Osmanlı ahalisinde ayakkabı, giyinenlerin toplumsal mevkisine ve zanaatına göre değişiklilik gösterirdi. Hane içerisinde yüzleri atlas ve kadife gibi kumaşlardan üretilmiş, yüzeyleri sırmayla işlenmiş sıkıntısız kundura ( ayakkabı ) ve köstekler (terlikler) kullanılırdı. Dışarda giyilen deri ayakkabı ve botlara da bezenirdi. Topkapı Sarayı Müzesi'nde, ince 1 keyifle ve hünerle dokunmuş deri papuç ve botlar (çizmeler) sunulmaktadır.
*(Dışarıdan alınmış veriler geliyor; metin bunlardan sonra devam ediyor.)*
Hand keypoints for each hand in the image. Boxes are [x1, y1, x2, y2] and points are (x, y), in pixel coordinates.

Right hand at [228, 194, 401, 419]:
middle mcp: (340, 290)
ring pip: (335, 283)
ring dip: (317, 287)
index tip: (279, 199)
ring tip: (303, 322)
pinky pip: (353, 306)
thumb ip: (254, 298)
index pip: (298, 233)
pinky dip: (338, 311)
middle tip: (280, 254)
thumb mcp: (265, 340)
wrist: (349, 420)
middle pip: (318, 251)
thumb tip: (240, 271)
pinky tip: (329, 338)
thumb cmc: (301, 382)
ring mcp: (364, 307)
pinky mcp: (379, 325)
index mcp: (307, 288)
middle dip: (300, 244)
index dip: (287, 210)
Osmanlı devrindeki ayakkabılar, üretildikleri maddeye, şekillerine ve yararlanıldıkları konuma nazaran namlar alırdı. Basmak, cimcime, capula, çizme, yarım çizme, cedik, çedik papuç, edik, fotin, galoş, mest, kalçın, kundura, merkub, nalın, sandal, terlik, tokmak, yemeni başlıca kundura ( ayakkabı ) türleriydi. Umimiyetle kısa ökçeli yahut topuksuz, yumuşak deriden üretilen rahatlatıcı ayakkabılar yeğlenirdi (tercih edilirdi). Dışarda takılan pabuçlardan kimisi mest-ayakkabı gibi iki parçadan ihtiva ederdi. Ayağa takılan mestin yüzüne onuda yağmur ve çamurdan himaye etmek amacıyla, evvelleri kundura ( ayakkabı ), daha sonralarıda lastik giyinildi. soson veya galoş denen lastik ayakkabının içerisine geçirilerek giyinilen mestler, özellikle namazlarını camilerde kılanlarca takılırdı.
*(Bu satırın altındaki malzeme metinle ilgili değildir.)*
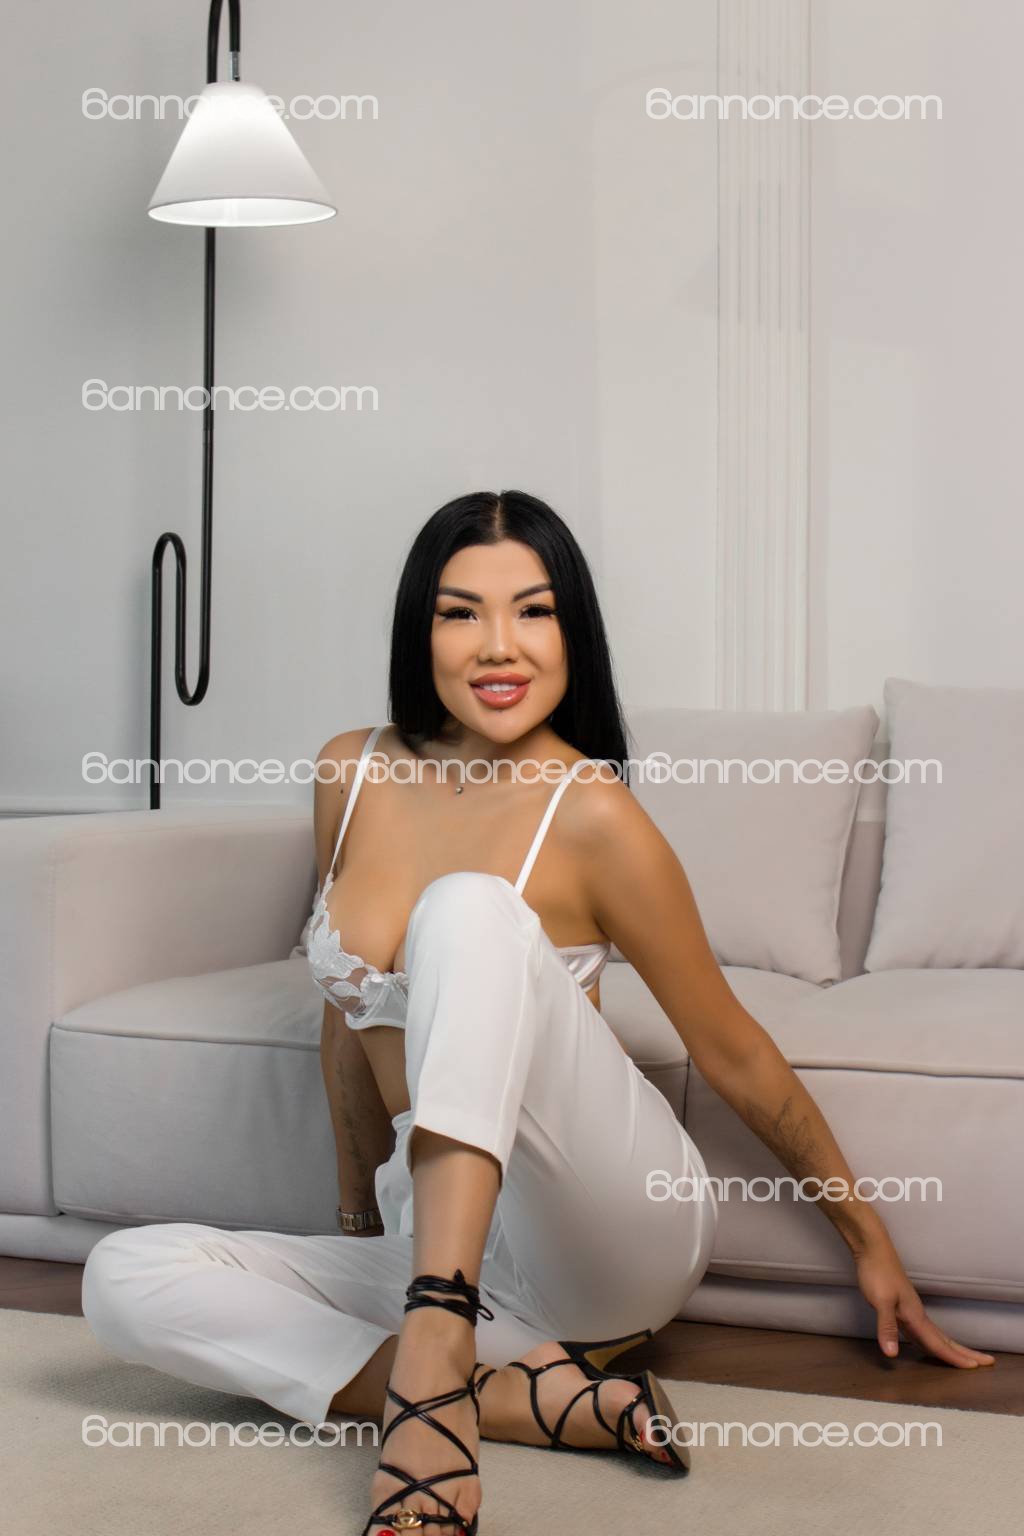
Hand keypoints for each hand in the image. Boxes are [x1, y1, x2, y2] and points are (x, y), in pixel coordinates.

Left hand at [854, 1237, 995, 1367]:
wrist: (873, 1250)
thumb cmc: (878, 1273)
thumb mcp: (880, 1301)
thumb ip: (887, 1327)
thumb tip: (892, 1354)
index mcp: (916, 1316)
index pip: (938, 1343)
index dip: (954, 1358)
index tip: (975, 1368)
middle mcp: (917, 1315)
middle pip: (944, 1340)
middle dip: (965, 1353)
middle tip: (987, 1362)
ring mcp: (910, 1311)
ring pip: (935, 1336)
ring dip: (951, 1348)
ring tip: (966, 1359)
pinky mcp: (901, 1308)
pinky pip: (922, 1331)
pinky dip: (931, 1342)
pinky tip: (927, 1345)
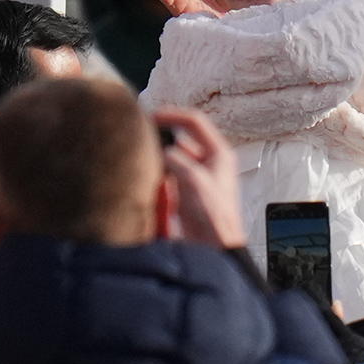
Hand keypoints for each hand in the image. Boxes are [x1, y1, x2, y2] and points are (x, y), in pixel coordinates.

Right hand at [152, 108, 245, 248]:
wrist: (215, 248)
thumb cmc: (216, 219)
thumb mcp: (193, 181)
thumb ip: (175, 160)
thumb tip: (161, 152)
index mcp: (219, 154)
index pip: (195, 122)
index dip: (173, 116)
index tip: (153, 116)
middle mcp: (209, 163)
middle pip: (181, 141)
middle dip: (163, 143)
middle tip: (144, 142)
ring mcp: (198, 178)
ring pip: (172, 160)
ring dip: (160, 163)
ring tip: (147, 167)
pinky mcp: (187, 193)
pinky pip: (168, 178)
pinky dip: (159, 180)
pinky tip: (152, 187)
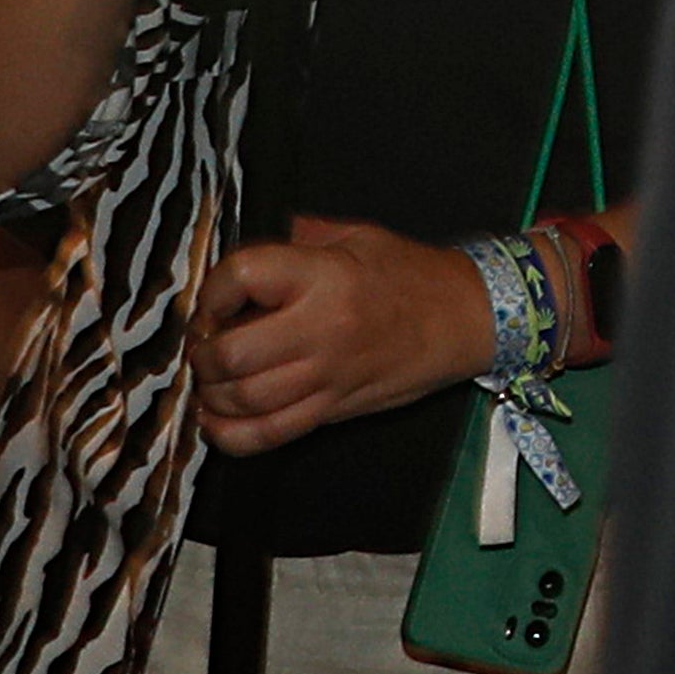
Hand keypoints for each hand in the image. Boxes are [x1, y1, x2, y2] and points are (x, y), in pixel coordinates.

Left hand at [190, 216, 490, 453]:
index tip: (218, 298)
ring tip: (216, 379)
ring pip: (243, 399)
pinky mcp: (333, 409)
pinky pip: (268, 435)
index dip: (213, 289)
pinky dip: (229, 436)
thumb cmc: (412, 274)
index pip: (241, 277)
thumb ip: (302, 239)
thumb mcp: (359, 237)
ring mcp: (328, 376)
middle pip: (231, 353)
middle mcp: (322, 329)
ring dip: (213, 393)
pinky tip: (217, 421)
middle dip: (205, 353)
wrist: (469, 318)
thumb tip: (253, 252)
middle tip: (209, 344)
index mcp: (326, 275)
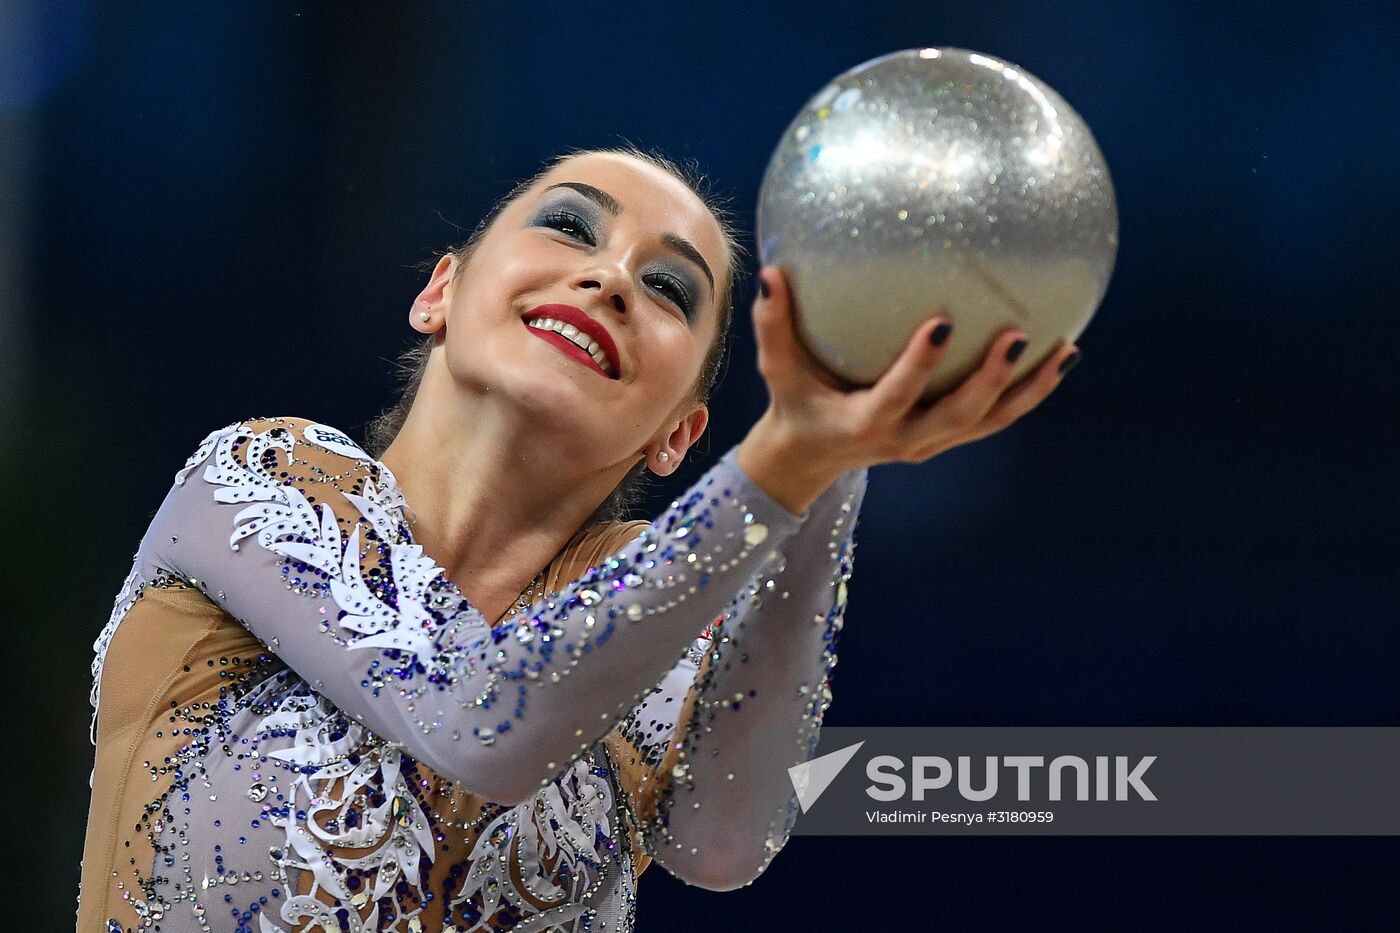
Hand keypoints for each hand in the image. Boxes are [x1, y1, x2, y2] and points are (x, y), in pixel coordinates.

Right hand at [737, 266, 1079, 513]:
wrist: (812, 456)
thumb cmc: (796, 402)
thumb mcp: (779, 371)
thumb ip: (774, 326)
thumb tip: (773, 273)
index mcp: (866, 423)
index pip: (897, 395)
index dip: (920, 365)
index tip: (941, 323)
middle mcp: (906, 439)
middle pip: (959, 416)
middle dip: (990, 381)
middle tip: (1017, 336)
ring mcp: (931, 443)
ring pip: (989, 422)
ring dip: (1029, 390)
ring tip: (1066, 350)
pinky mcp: (947, 438)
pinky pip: (995, 418)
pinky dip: (1028, 392)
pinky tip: (1060, 356)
16.-onsekiz. yüzyıllarda İstanbul, Edirne ve Bursa'da ayakkabıcılık fazla gelişmişti. ondokuz. yy bitimine dek Türkiye'de kundura ( ayakkabı ) imalı bütünüyle el işçiliğine dayanıyordu. Beykoz'daki deri imalathanesine 1884'te kundura ( ayakkabı ) yapım tarafı eklendi. 1933'te Sümerbank'a tahsis edilen Beykoz Deri ve Kundura Fabrikası makineli imalat uygulandığı mühim bir yerdi. Bulunduğumuz çağda kundura ( ayakkabı ) imalatı daha çok özel sektör bakımından yapılmaktadır.
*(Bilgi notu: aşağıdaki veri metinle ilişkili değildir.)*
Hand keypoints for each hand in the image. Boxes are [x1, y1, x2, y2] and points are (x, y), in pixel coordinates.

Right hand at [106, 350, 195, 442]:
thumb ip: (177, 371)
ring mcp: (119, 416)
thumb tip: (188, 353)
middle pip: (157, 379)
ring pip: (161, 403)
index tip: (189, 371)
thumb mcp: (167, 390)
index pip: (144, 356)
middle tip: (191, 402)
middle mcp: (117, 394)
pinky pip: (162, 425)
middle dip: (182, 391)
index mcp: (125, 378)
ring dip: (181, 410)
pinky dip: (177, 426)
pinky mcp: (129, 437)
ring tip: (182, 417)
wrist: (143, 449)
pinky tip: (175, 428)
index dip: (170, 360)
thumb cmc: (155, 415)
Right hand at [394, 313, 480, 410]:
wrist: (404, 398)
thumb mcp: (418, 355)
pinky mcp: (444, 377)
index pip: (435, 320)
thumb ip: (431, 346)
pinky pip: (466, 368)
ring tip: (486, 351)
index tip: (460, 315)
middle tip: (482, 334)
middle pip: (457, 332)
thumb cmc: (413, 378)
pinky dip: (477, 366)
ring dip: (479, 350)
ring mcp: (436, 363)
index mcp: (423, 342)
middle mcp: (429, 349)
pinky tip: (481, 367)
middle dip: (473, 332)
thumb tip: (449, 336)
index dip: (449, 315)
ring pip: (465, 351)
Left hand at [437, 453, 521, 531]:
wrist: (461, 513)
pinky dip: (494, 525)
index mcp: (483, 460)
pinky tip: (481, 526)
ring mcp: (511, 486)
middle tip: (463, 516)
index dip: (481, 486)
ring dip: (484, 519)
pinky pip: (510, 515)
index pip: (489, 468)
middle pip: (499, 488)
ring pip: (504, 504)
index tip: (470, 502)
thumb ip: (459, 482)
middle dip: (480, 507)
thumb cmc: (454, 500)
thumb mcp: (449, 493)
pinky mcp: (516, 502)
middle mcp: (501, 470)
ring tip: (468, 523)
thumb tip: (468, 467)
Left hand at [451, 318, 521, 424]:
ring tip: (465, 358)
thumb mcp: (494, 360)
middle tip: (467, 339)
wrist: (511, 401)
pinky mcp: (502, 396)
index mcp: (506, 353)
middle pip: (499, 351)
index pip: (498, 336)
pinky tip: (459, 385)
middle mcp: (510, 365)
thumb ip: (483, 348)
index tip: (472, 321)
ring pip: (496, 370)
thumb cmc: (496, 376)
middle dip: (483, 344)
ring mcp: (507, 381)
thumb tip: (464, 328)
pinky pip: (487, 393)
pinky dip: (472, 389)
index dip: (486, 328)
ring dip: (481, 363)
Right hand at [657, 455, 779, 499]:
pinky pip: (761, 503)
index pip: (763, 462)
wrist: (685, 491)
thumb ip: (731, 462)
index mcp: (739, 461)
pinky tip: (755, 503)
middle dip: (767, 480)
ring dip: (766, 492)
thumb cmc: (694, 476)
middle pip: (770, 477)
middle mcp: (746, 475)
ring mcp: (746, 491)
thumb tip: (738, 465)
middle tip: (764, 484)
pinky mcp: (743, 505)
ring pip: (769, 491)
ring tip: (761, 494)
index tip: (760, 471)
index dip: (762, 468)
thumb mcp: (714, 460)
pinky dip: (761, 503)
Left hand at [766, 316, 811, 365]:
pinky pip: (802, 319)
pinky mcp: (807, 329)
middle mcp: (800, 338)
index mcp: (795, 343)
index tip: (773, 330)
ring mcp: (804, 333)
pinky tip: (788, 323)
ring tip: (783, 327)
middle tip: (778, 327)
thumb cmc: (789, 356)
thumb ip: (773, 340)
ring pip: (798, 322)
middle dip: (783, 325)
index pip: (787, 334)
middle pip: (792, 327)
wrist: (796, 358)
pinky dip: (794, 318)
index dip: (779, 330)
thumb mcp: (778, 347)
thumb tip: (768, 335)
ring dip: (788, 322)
Günümüzde kundura ( ayakkabı )

Bulunduğumuz yılda ayakkabılar neredeyse bütünüyle aletlerle imal edilmektedir. Bir işçi makineyle günde kırk-50 çift yapabilir. Elle çalışmakta olan bir kunduracı ise gün içerisinde hemen hemen 1 çift ayakkabı yapma olanağı yakalayabilir.

Kundura ( ayakkabı ) imal etmek için, evvel sol ve sağ ayak modelleri, sonra da bunların ahşap kalıpları yapılır. Kundura ( ayakkabı ) imalı genellikle 8 basamakta elde edilir. Hayvan derisi, kumaş ya da yapay deriden, ayakkabının sayası ve astarı mütenasip biçimde biçilir. Sayayı oluşturan taraflar ile astar birbirlerine dikilir. Ayrıca ayakkabının burnuna sertlik takdim eden lime ile topuğa yerleştirilen yumuşak lime da dikilir. Bağcık delikleri bu evrede açılır ve ayakkabının iç yüzüne numara ve model kabartmaları yapılır. İç ve dış taban kısımları ile topuklar yapılır. Bunlar çoğunlukla kösele, kauçuk, adı geçenlerin alaşımı yahut öteki suni malzemelerden gerçekleştirilir (yapılır). Topuklar tahta da olabilir. Kısımların eklenmesiyle meydana gelen saya, şeklin (kalıbın) üstüne gerilir; iç taban kısmına dikilir yahut çivilerle sabitlenerek kalıplanır. Saya ve iç taban kısmı, daimi şeklini edininceye kadar kalıpta kalır. Tabanlama aşamasında dış taban sayayla birleştirilir. Bu yönlendirme dikerek, tutkallayarak, çivileyerek ya da bunlardan bir takımı birden yerine getirilerek meydana getirilebilir.

1953'te ilerletilen 1 yöntemle kauçuk, polivinir krolür (PVC) ve poiüretan tabanlar kalıp-baskı metoduyla biçimlendirilir ve ayakkabının üstteki kısımı tek bir aşamada yapıştırılır. Topuklama sürecinde topuk ayakkabının tabanıyla birleştirilir ve en son biçimini alır. Tamamlama, cilalama, kundurayı ( ayakkabıyı ) kalıptan çıkarma, topuk ve taban yastıklarının monte edilmesi aşamalarını kapsar. En son biçimini verme esnasında iplikler, fiyonklar ve tokalar iliştirilir.